━━ 抜粋文

バカは死んでも治らない

コロナに蹂躙された4月の1ヶ月、私の生活は一変した。社会人になって、初めて「収入ゼロ」を体験した。最初は何にも感じなかった。「教室、休みになっちゃった。今までできなかったことを、この機会にできるようにしよう」的な、「チャンス」的な気分も無くはなかった。この機会に、表現の世界を少しだけ広げられるかも、と楽観的に思っていた。

今は全然違う。世界は明らかに変わった。何年も前から、友人と「ごく近い将来、日本はドラスティックに変わらざるを得なくなる。その時に(個人として)何ができるか、それが大事だよね」などと、お酒を飲みながらの、定番の話題だった。それが「今」来たのだと思う。多くの人の予想通りに。

コロナは単なるきっかけだ。(社会現象としては)近いうちに起こるべきだったことが、いま起こっている。それが「戦争」でなく、「コロナ」だったぶん、まだラッキーだと思う。これがもし戦争だったら、こんなもので済むはずはない。フランスのマクロン大統領、ドイツのメルケル首相共に「コロナに対する戦争状態」を口にしたのも、決して的外れではない。コロナ戦争後に、勝ち負けが現れる、という危機感の表れと取るべきだ。日本のような竹槍アタマでは勝てそうにないな。

5月も、ほぼ無収入に近くなった。いつまで続くか判らないが、おそらくそれほど長くはない。終息など到底できないが、国民の持久力が続かないはずだし、変化だけが商売ネタのマスコミが騒ぎ始めるはずだし、経済界が、コロナなどより会社が大事だと本音を吐き始めるはずだし、政府の財布の底が見えてくるはずだし、何より日本人特有の健忘症が蠢き始めるはずだから。そのあとに来る、二度目のコロナの時は、もう打つ手は何もないよ。政府が「二枚のマスク」の代わりに配るのは、安楽死用の注射だけ、かな。

数字の薄い「自粛要請」

「非常事態宣言」が1ヶ月近く延びて、5月末までとなった。4日の安倍首相の説明では、前回までの自粛効果があったのかなかったのか、そしてこの延長でどこまでが期待でき、そのそれぞれの段階に応じて、どういう対策を考えているのか、などが全然見えてこなかった。補正予算も、脳天気な、コロナが終わった後の観光刺激策などに、喫緊の医療費をカバーするお金の数倍〜数十倍のお金を計上するなど、目の前のことが本当に見えているのか疑わしい政策判断だ。

━━━━
━━ 保存データ

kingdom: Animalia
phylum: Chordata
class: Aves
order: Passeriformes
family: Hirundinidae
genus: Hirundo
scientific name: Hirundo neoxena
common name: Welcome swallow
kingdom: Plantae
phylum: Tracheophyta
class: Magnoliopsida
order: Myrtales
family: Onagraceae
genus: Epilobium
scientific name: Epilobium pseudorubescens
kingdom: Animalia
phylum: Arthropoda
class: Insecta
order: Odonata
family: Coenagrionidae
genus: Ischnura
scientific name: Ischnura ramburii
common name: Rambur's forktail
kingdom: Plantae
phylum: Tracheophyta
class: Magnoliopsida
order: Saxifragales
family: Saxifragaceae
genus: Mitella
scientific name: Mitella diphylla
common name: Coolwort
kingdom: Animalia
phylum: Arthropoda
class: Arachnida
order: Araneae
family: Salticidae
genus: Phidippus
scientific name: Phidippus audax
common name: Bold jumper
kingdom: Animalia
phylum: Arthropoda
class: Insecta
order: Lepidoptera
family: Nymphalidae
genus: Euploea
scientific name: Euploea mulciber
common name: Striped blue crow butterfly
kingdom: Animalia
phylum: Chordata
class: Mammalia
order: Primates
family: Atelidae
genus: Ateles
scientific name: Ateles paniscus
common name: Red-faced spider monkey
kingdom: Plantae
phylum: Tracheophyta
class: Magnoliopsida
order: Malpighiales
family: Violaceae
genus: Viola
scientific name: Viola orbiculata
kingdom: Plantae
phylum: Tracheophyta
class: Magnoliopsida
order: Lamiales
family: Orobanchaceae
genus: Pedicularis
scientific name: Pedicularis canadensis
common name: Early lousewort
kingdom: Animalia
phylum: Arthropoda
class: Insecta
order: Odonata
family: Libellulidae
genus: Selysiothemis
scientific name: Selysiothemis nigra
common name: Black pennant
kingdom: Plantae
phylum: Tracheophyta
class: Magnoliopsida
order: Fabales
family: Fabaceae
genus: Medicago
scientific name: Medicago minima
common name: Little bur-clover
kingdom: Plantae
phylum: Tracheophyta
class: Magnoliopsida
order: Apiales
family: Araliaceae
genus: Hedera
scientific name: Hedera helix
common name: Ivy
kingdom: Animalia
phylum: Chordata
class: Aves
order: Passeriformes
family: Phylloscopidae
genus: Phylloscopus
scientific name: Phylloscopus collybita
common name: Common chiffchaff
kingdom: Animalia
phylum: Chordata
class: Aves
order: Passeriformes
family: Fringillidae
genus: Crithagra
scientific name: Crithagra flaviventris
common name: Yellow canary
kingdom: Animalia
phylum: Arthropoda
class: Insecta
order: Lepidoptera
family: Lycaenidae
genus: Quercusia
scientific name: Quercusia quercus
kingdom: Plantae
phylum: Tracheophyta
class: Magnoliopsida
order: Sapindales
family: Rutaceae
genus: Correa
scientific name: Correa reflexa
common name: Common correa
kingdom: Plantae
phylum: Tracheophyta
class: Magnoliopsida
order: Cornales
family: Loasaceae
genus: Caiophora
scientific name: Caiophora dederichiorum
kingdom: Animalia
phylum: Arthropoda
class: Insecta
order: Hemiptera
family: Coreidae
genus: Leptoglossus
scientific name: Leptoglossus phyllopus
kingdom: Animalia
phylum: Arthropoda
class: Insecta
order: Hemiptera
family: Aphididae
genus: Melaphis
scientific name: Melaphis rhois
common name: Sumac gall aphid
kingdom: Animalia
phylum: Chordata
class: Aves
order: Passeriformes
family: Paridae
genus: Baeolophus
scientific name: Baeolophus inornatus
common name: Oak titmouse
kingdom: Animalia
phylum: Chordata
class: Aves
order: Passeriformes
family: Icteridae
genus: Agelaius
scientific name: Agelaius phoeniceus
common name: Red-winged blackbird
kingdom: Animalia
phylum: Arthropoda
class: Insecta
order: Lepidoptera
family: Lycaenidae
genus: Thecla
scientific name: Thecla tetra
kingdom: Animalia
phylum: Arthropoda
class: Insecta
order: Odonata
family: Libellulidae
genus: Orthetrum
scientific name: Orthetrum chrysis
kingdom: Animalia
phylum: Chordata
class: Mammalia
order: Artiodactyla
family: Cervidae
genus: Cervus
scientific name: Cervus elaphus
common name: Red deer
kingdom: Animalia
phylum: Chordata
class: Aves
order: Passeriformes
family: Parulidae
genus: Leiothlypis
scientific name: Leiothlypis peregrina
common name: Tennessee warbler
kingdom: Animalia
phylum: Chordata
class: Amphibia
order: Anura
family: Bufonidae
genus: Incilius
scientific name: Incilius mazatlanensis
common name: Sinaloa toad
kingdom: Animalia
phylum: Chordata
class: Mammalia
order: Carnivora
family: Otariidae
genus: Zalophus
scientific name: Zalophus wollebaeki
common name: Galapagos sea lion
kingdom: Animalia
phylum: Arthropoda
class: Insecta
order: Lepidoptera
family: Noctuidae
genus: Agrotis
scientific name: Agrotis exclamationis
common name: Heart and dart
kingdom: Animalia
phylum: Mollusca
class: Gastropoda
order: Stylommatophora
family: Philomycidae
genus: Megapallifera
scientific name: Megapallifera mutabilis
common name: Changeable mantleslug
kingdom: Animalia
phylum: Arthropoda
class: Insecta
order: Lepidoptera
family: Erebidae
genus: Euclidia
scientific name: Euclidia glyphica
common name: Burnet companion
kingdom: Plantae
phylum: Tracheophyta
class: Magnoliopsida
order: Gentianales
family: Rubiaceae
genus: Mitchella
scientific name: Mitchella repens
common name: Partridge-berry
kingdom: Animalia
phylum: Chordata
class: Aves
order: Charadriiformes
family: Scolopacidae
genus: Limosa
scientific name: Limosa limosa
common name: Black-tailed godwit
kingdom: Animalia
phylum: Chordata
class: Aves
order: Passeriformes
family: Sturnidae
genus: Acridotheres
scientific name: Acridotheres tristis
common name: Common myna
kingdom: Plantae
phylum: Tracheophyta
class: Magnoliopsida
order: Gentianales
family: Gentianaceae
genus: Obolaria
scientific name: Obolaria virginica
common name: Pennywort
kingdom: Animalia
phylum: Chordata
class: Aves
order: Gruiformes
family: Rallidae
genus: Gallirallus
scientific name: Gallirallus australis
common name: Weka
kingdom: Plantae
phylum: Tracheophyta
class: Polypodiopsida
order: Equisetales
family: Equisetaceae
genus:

━━━━

問題 1:
抜粋文の内容を二文で要約せよ。
問題 2:
抜粋文のうち、「5月も、ほぼ無収入に近くなっ」で始まり「数字の薄い「自粛要請」」で終わる部分をそのまま出力せよ。
項目は参照しなくてよい。

解答 1:
4月にコロナで初めて「収入ゼロ」を経験した筆者は、当初は楽観的だったが、今は世界が明らかに変わったと感じ、コロナは近いうちに起こるべきだった変化の単なるきっかけだと述べている。5月もほぼ無収入に近くなるなか「非常事態宣言」は5月末まで延びたが、筆者は安倍首相の説明では自粛効果や今後の対策が見えず、補正予算も目の前のことが見えているのか疑わしい政策判断だと批判している。

解答 2:
5月も、ほぼ無収入に近くなった。いつまで続くか判らないが、おそらくそれほど長くはない。終息など到底できないが、国民の持久力が続かないはずだし、変化だけが商売ネタのマスコミが騒ぎ始めるはずだし、経済界が、コロナなどより会社が大事だと本音を吐き始めるはずだし、政府の財布の底が見えてくるはずだし、何より日本人特有の健忘症が蠢き始めるはずだから。そのあとに来る、二度目のコロナの時は、もう打つ手は何もないよ。政府が「二枚のマスク」の代わりに配るのは、安楽死用の注射だけ、かな。

数字の薄い「自粛要請」